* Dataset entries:
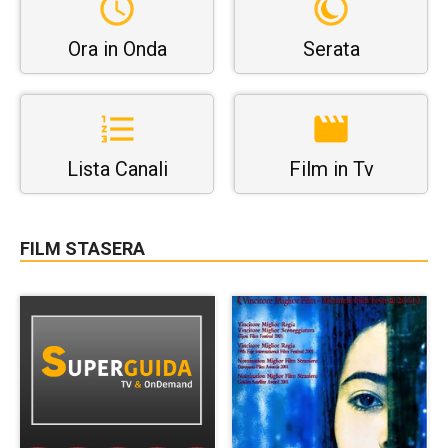
Ora in Onda
Serata
Lista Canali
Film in Tv
FILM STASERA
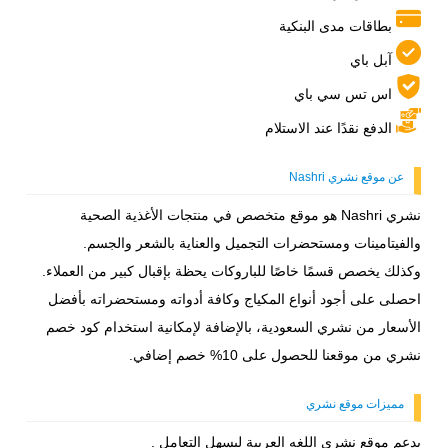
بطاقات مدى البنكية
آبل باي
اس تس سي باي
الدفع نقدًا عند الاستلام
عن موقع نشري Nashri
نشري Nashri هو موقع متخصص في منتجات الأغذية الصحية
والفيتامينات ومستحضرات التجميل والعناية بالشعر والجسم.
وكذلك يخصص قسمًا خاصًا للباروكات يحظة بإقبال كبير من العملاء.
احصلى على أجود أنواع المكياج وكافة أدواته ومستحضراته بأفضل
الأسعار من نشري السعودية، بالإضافة لإمكانية استخدام كود خصم
نشري من موقعنا للحصول على 10% خصم إضافي.
مميزات موقع نشري
يدعم موقع نشرى اللغه العربية ليسهل التعامل .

* What you are asked to do:
Go through the data and return every word of it verbatim, leaving out the pictures.

* Result below:
Ora in Onda
Serata
Lista Canali
Film in Tv
FILM STASERA
بطاقات مدى البنكية
آبل باي
اس تس سي باي
الدفع نقدًا عند الاستلام
عن موقع نشري Nashri
نشري Nashri هو موقع متخصص في منتجات الأغذية الصحية
والفيتامينات ومستحضرات التجميل والعناية بالشعر والجسم.
وكذلك يخصص قسمًا خاصًا للباروكات يحظة بإقبال كبير من العملاء.
احصلى على أجود أنواع المكياج وكافة أدواته ومستحضراته بأفضل
الأسعار من نشري السعودية، بالإضافة لإمكانية استخدام كود خصم
نشري من موقعنا للحصول على 10% خصم إضافي.
مميزات موقع نشري
يدعم موقع نشرى اللغه العربية ليسهل التعامل .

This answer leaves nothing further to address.